Problem: Copy out the material below word for word, omitting every picture marker.

━━━ Records to use ━━━

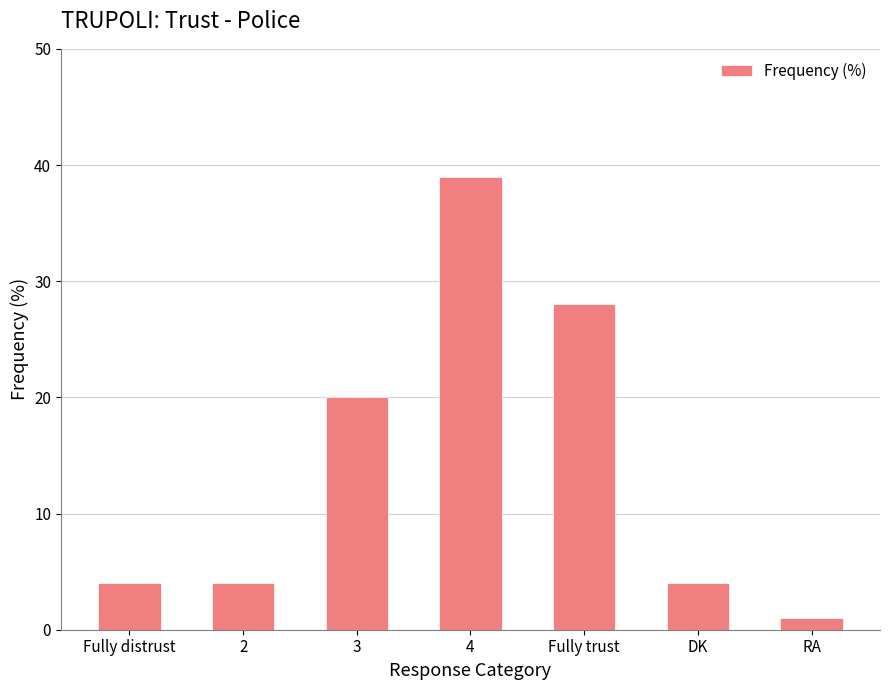

Reading left to right, list all the values displayed in this chart.

Fully distrust=4	2=4	3=20	4=39	Fully trust=28	DK=4	RA=1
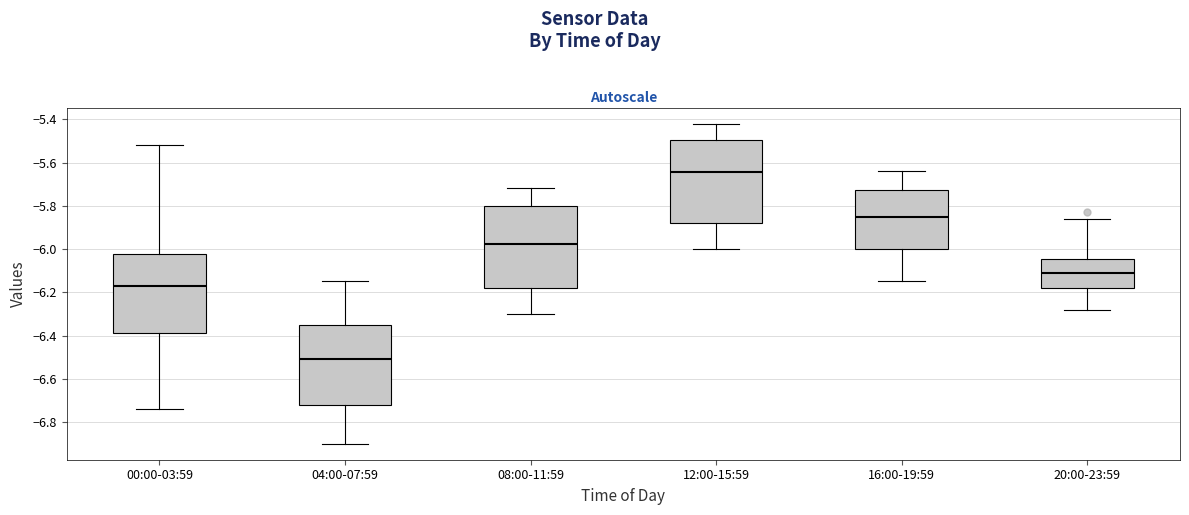

Where is the upper edge of the box for 08:00-11:59 on the y-axis? The values are not printed on the chart, so give them approximately, as read against the axis.

-5.80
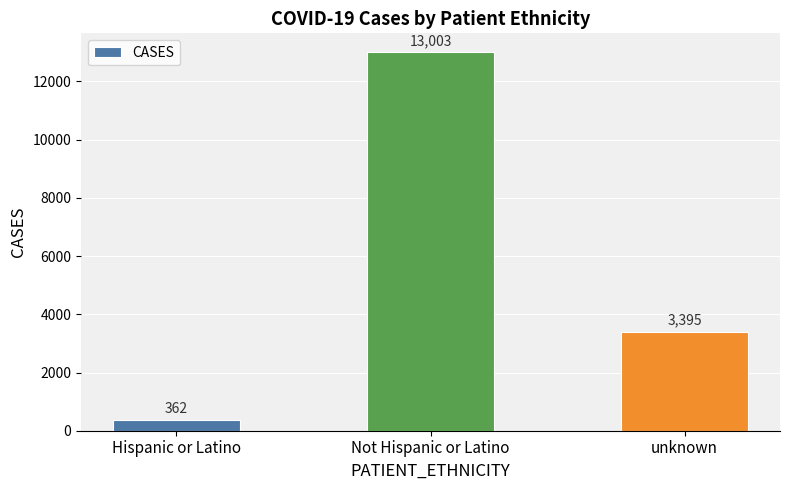

Are the bars horizontal?

No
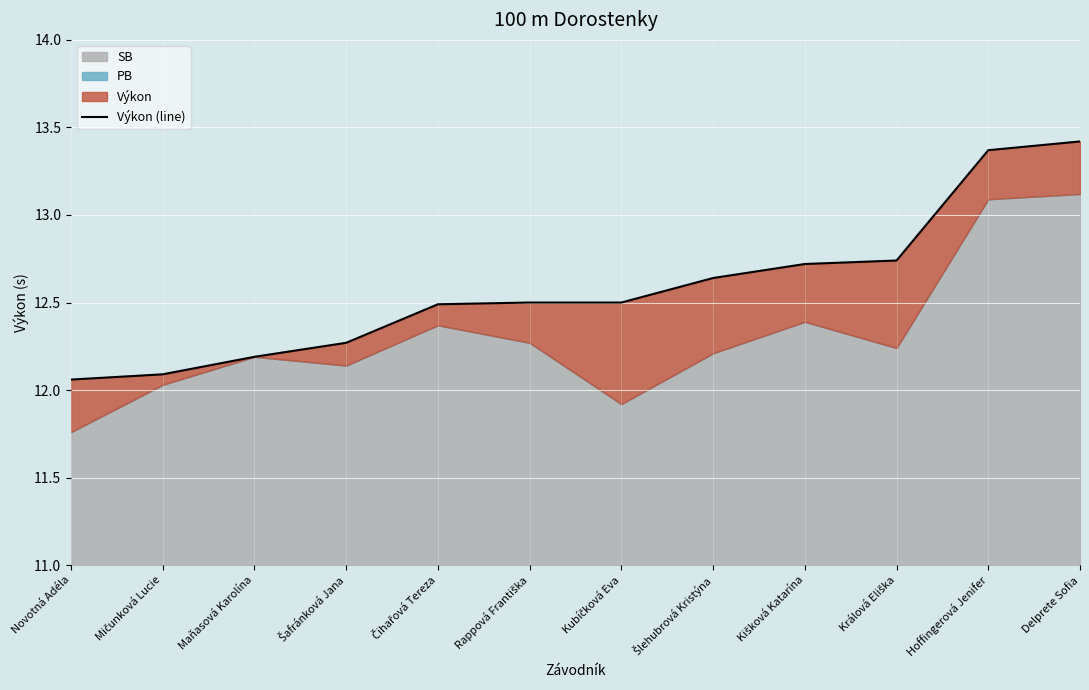

Reading left to right, list all the values displayed in this chart.

12.1	12.1	12.2	12.3	12.5	12.5	12.5	12.6	12.7	12.7	13.4	13.4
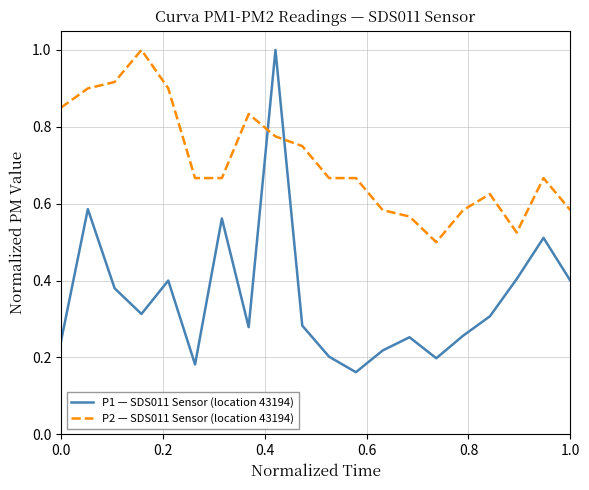

What is the maximum value shown in the chart?

1.0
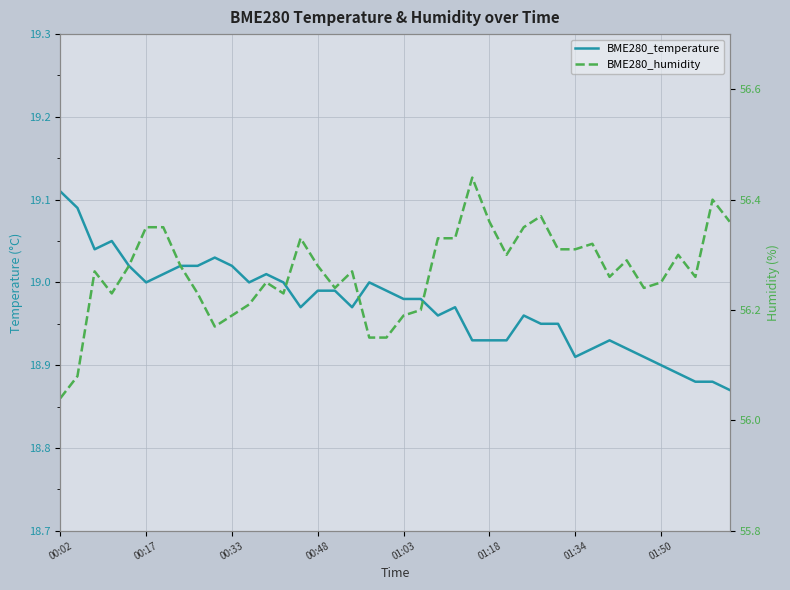

Which series has the largest total across all categories?

BME280_humidity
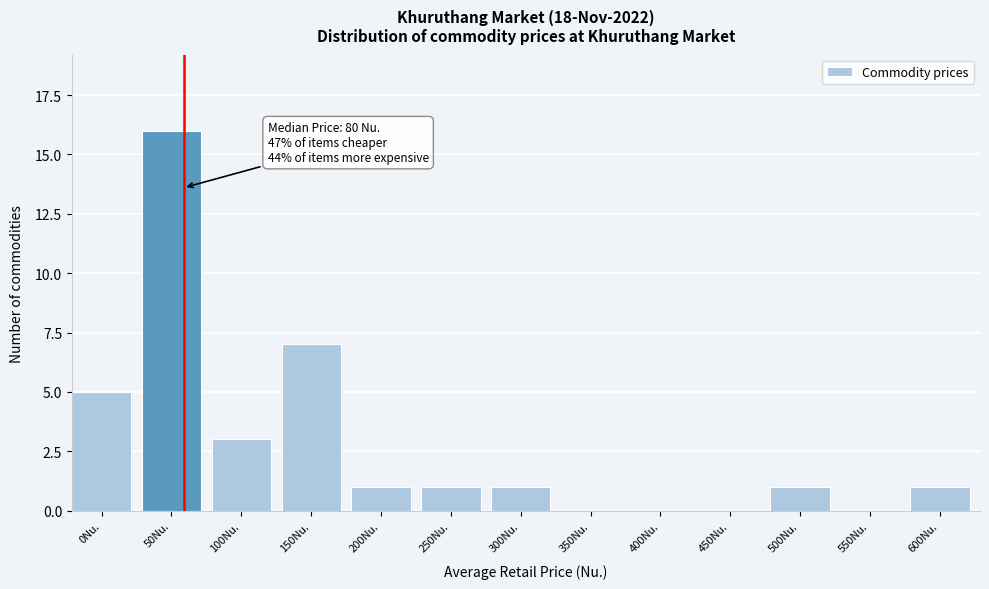

Reading left to right, transcribe all the data shown in this chart.

0Nu.=5	50Nu.=16	100Nu.=3	150Nu.=7	200Nu.=1	250Nu.=1	300Nu.=1	350Nu.=0	400Nu.=0	450Nu.=0	500Nu.=1	550Nu.=0	600Nu.=1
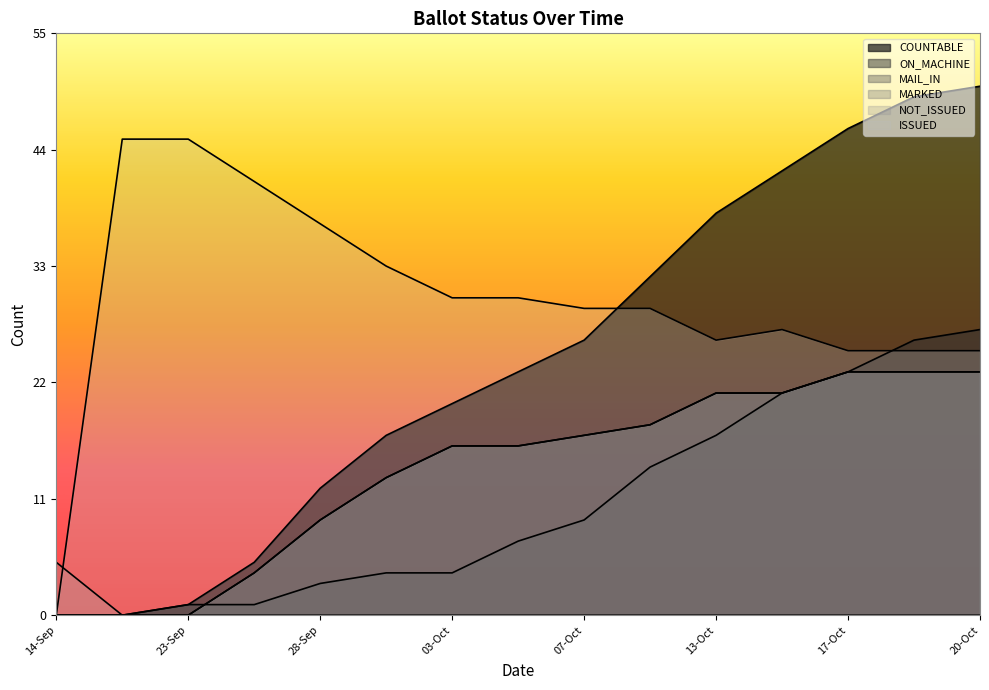

How many values in NOT_ISSUED are above zero?

1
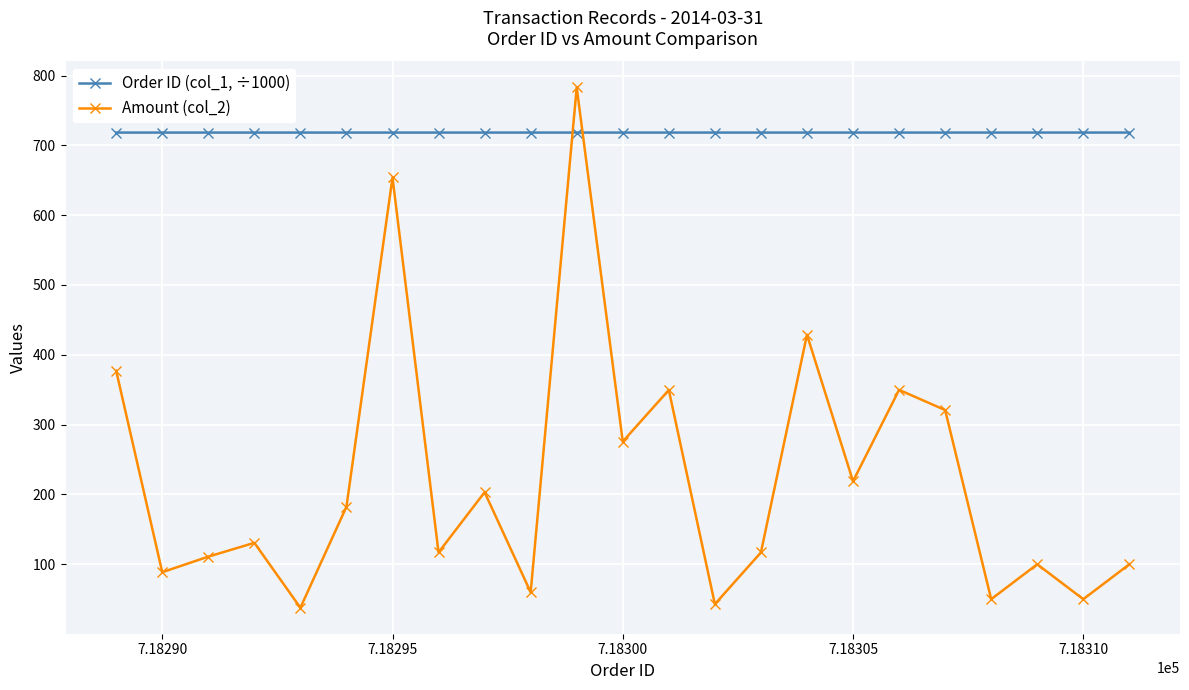

How many data points does each series have?

23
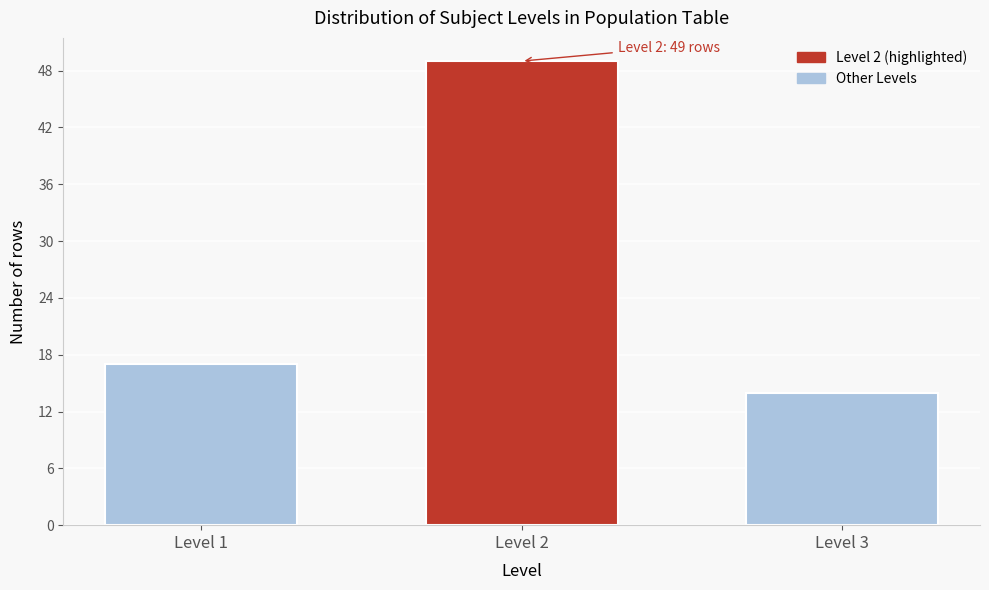

Reading right to left, extract all data points from this chart.

14	49	17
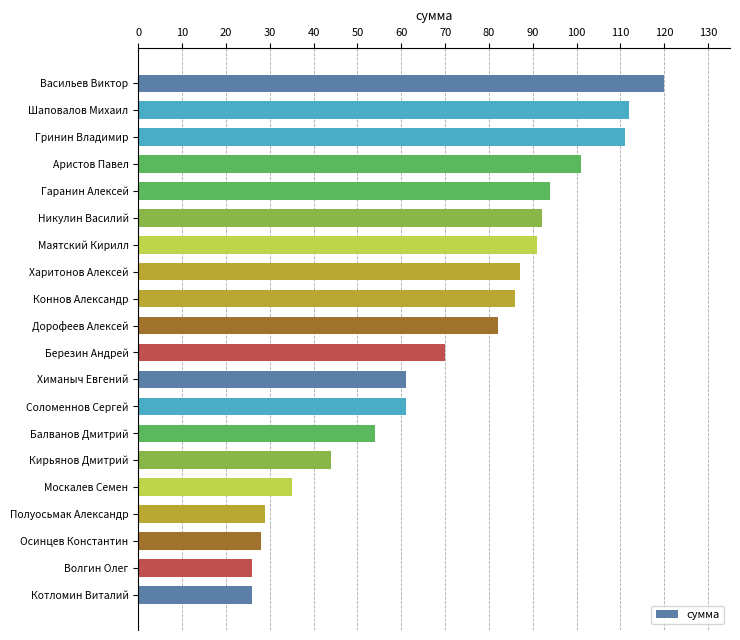

What is the smallest value displayed?

26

━━━

Response for this exercise:
Reading left to right, list all the values displayed in this chart.

Fully distrust=4	2=4	3=20	4=39	Fully trust=28	DK=4	RA=1

Where is the upper edge of the box for 08:00-11:59 on the y-axis? The values are not printed on the chart, so give them approximately, as read against the axis.

-5.80

Are the bars horizontal?

No

Reading left to right, list all the values displayed in this chart.

12.1	12.1	12.2	12.3	12.5	12.5	12.5	12.6	12.7	12.7	13.4	13.4

What is the maximum value shown in the chart?

1.0

Which series has the largest total across all categories?

BME280_humidity

Reading left to right, transcribe all the data shown in this chart.

0Nu.=5	50Nu.=16	100Nu.=3	150Nu.=7	200Nu.=1	250Nu.=1	300Nu.=1	350Nu.=0	400Nu.=0	450Nu.=0	500Nu.=1	550Nu.=0	600Nu.=1

How many values in NOT_ISSUED are above zero?

1

How many data points does each series have?

23

Reading right to left, extract all data points from this chart.

14	49	17

What is the smallest value displayed?

26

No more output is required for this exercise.